Sandilara Mengerang di Kudus
Oleh: Asa Jatmiko
9/13/2025


Iniibubudi, Kudus; Minggu (21/9) Teater Sandilara tampil di RKBBR memainkan lakon “Erang” karya dan sutradara Idham Ardi N. Banyak teman-teman aktivis teater dan pandemen teater menyaksikan pertunjukan ini, bahkan nampak hadir juga teman-teman dari Pemalang, Batang, Semarang, Jepara, Pati, Demak. Para aktor bermain energik, dan beberapa memainkan tidak hanya satu peran, kecuali pemeran Mijah dan Tarjo, suaminya.
Teror atas situasi ekonomi yang sulit, telah disusun secara terstruktur, masif dan sistematik oleh penguasa. Dengan dalih “Darurat Perang”, mereka menciptakan situasi dan kondisi seturut kepentingan penguasa. Tak pelak, orang-orang kecil termasuk Mijah dan Tarjo. Mereka bergelut dengan kehidupannya, sementara itu pula bergelut mengatasi keadaan.
Keyakinan, cinta yang utuh, pemberian diri kepada orang-orang tercinta untuk tetap bertahan hidup dan berjuang, melahirkan janin yang akan menjelma air bah dan pembalasan dendam atas hak-hak dan suara-suara yang dibungkam, atas penindasan, kesewenangan menuju kebebasan di dalam dunia baru.
Sebuah lakon yang menumbuhkan kecemasan dan ketakutan, rimbun dan menghebat, ketika orang-orang waras menatap masa depan. Selamat.
Seusai pertunjukan para praktisi dan pegiat teater berdialog dengan Teater Sandilara. Menjadi pemantik diskusi, yakni: Zaky Paijan, Siwi Agustina dan Asa Jatmiko, bersama Idham Ardi N.
***
Naskah Erang dipilih Teater Sandilara sebagai respons atas gejolak sosial dan personal mereka pada tahun yang kelabu ini. Naskah ini menceritakan tokoh Mijah dan Tarjo; pasangan suami istri yang sedang menunggu hari kelahiran anak pertamanya. Namun, sialnya, mereka terancam tak dapat melihat anaknya tumbuh dengan baik karena kondisi negara yang tengah dalam situasi “darurat perang”. Sialnya lagi, negara telah resmi melarang orang miskin, seperti Mijah dan Tarjo, untuk memiliki anak. Negara berpendapat bahwa angka kemiskinan yang tinggi hanya akan meningkatkan beban-beban negara.

-*-*-

Terjemahkan ke dalam bahasa Inggris kalimat ini dari ulasan pementasan lakon “Erang”: “Naskah ini menceritakan tokoh Mijah dan Tarjo; pasangan suami istri yang sedang menunggu hari kelahiran anak pertamanya.” Data di bawah ini tidak diperlukan.

-- Data yang Diberikan --

-*-*-

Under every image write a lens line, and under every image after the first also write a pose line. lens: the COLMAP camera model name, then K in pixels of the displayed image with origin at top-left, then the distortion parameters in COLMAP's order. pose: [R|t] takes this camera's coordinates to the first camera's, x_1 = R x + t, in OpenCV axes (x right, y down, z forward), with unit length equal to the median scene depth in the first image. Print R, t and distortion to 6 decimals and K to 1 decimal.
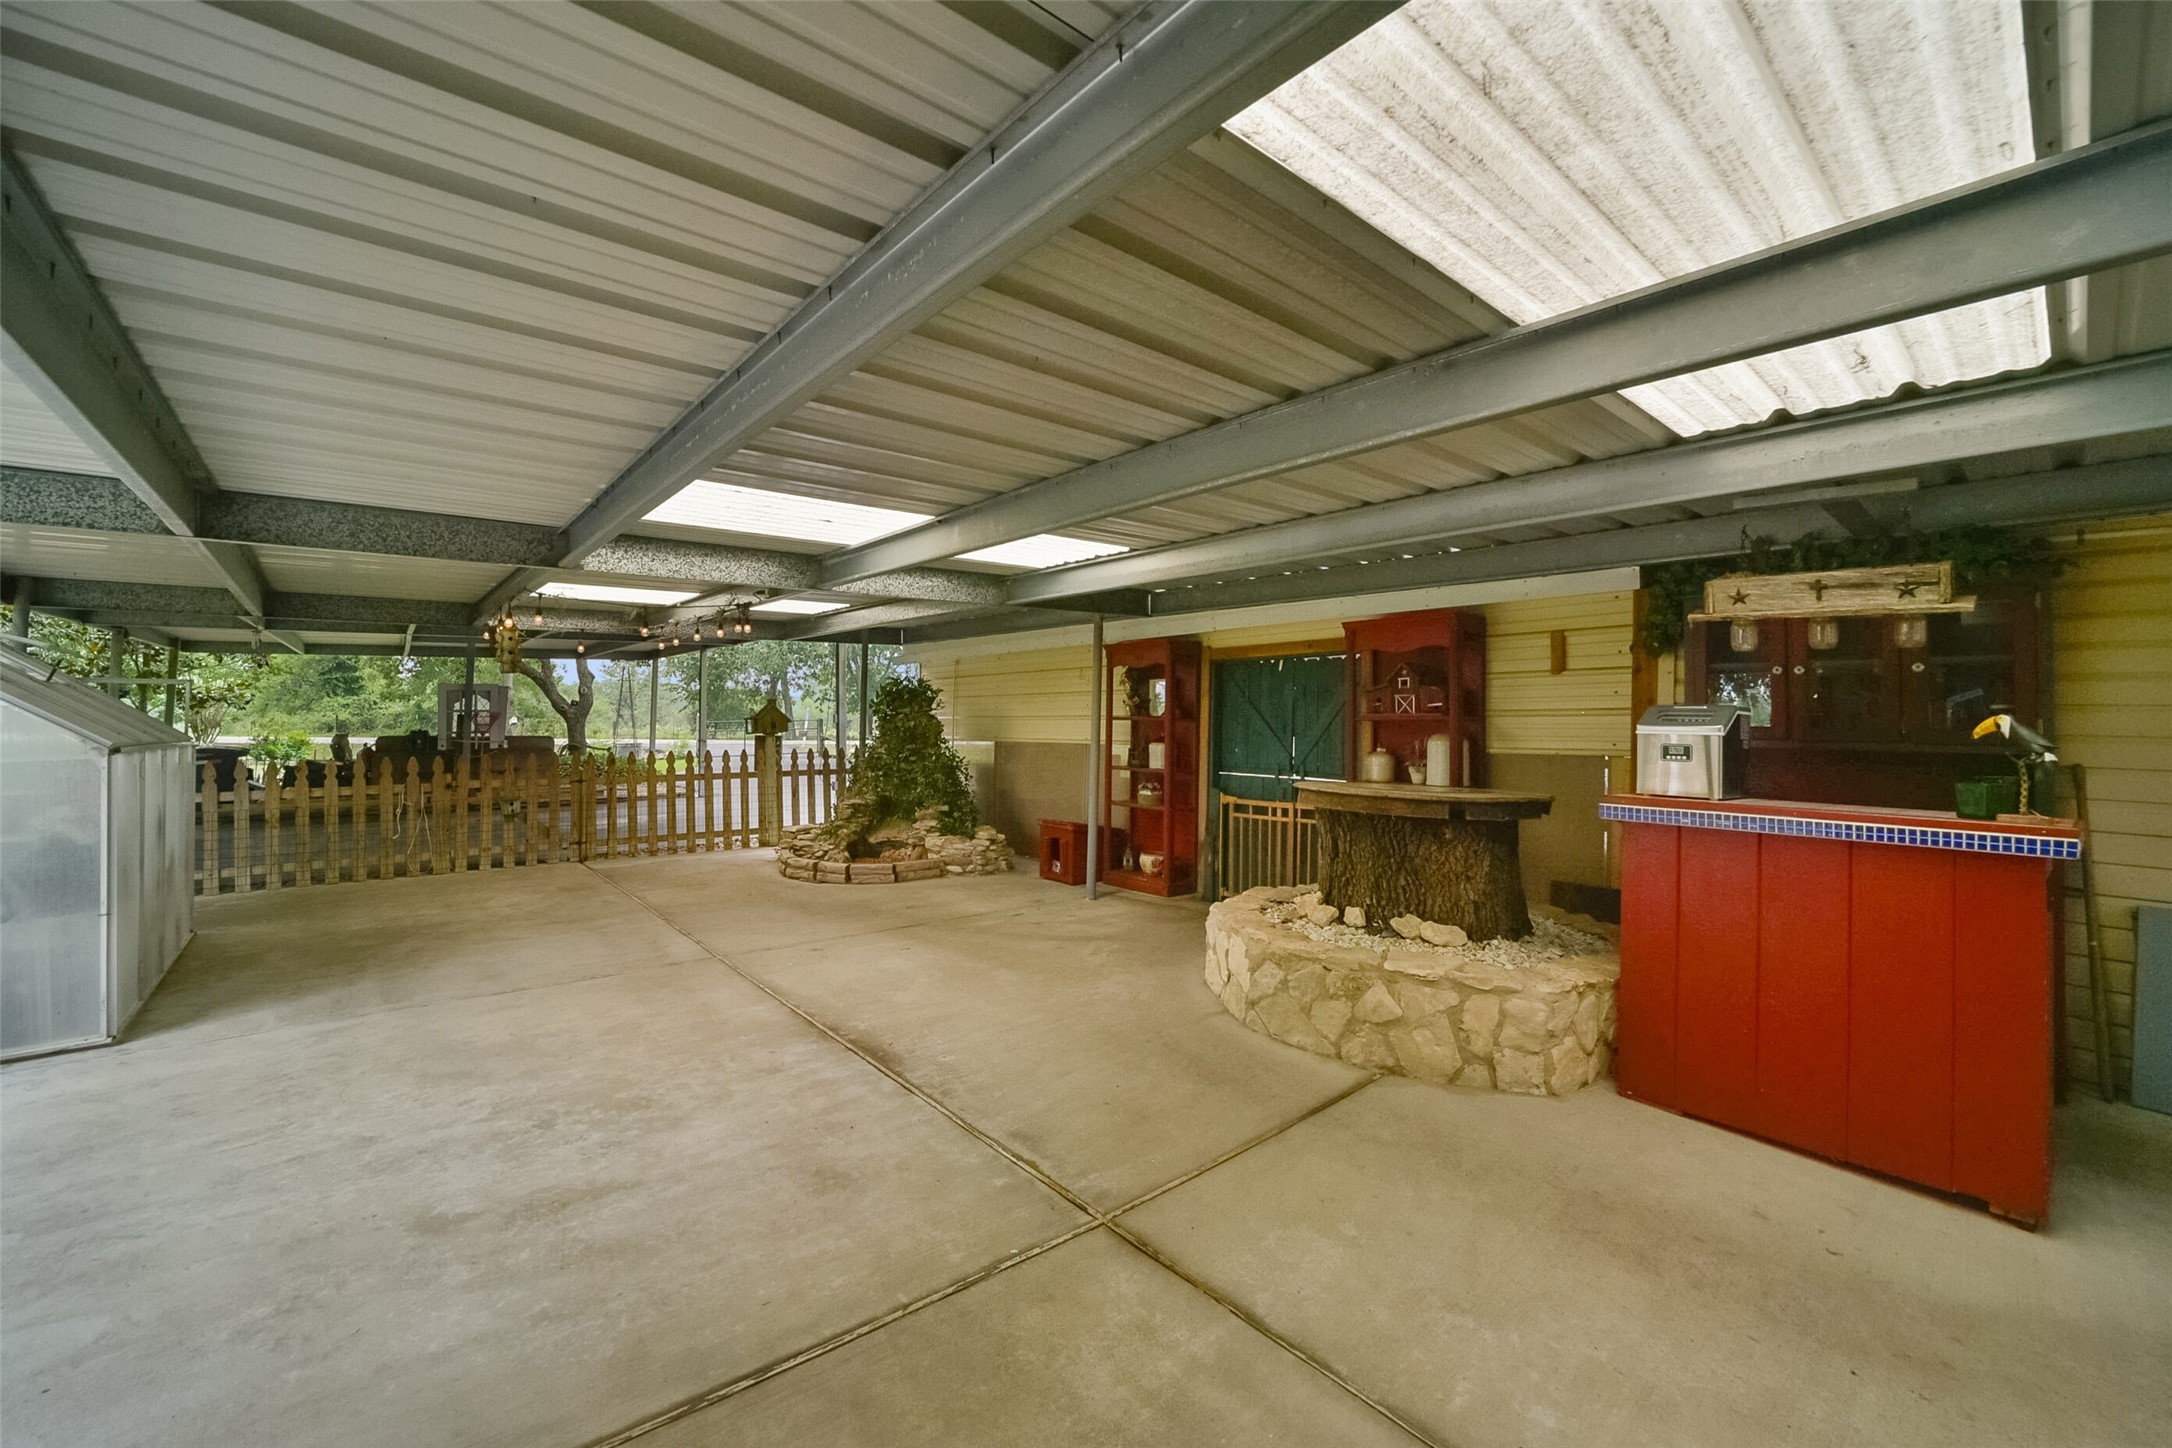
lens RADIAL K [[864.1, 0, 1076.5], [0, 864.1, 733.7], [0, 0, 1]] dist [-0.031101, 0.000332]
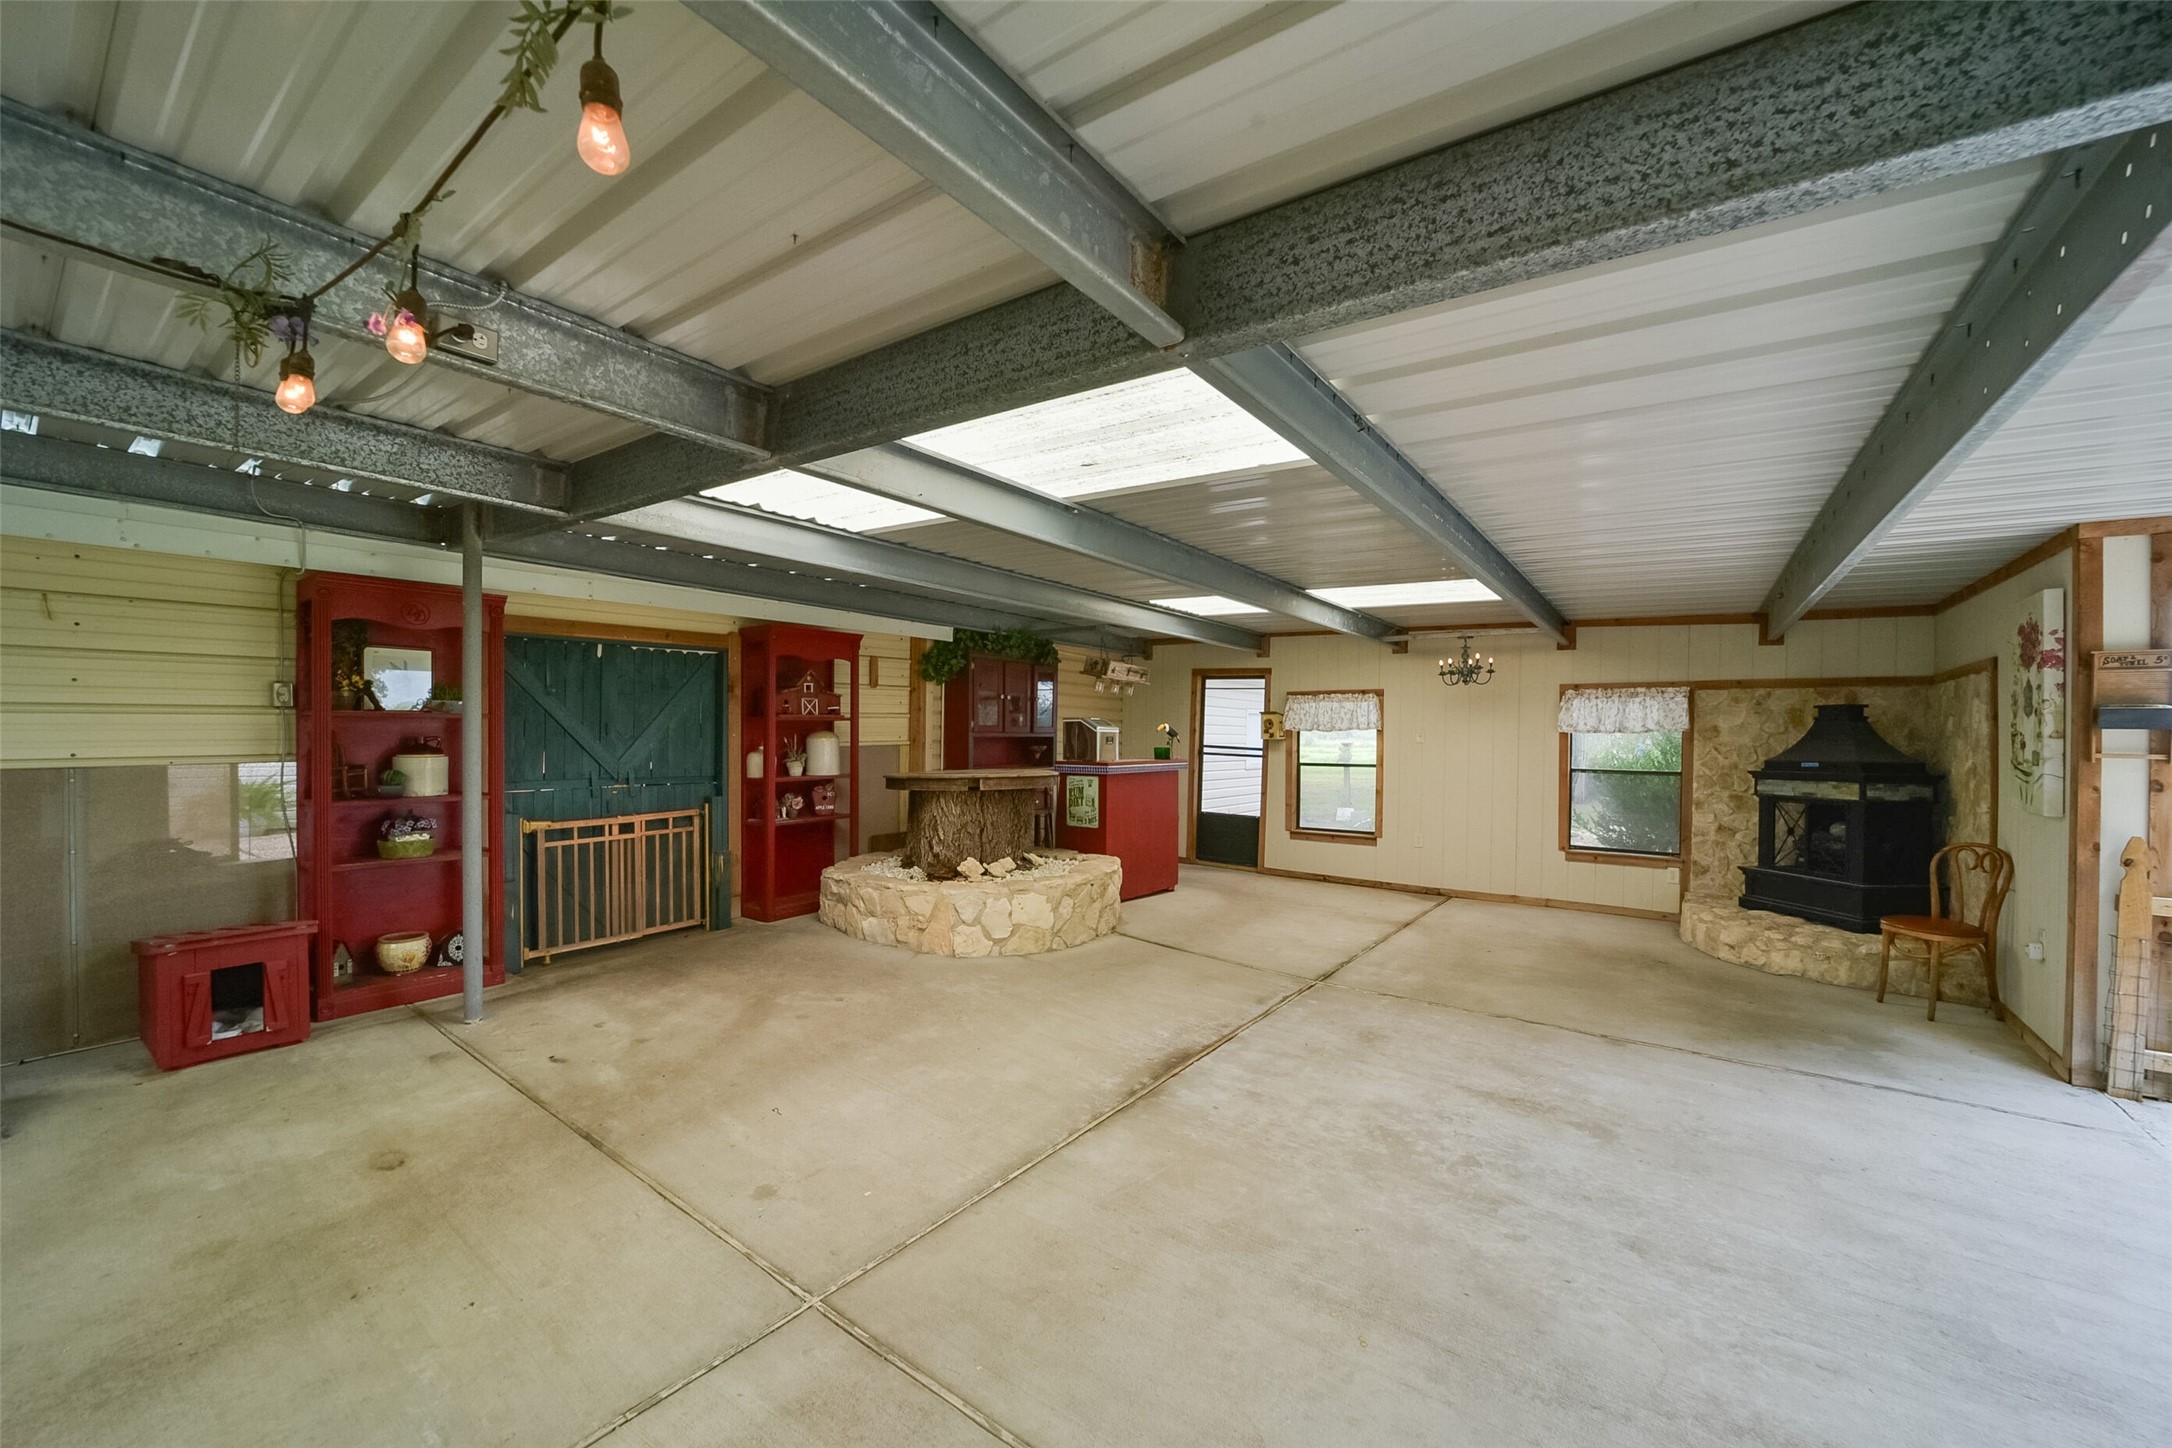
lens RADIAL K [[864.1, 0, 1076.5], [0, 864.1, 733.7], [0, 0, 1]] dist [-0.031101, 0.000332]
pose [[-0.250746, -0.021573, 0.967812, -1.246062], [-0.003791, 0.999766, 0.021303, -0.036866], [-0.968045, 0.001673, -0.250769, 1.448490]]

-*-*-

-- Jawaban --
This script tells the story of the characters Mijah and Tarjo, a married couple who are waiting for the day their first child is born.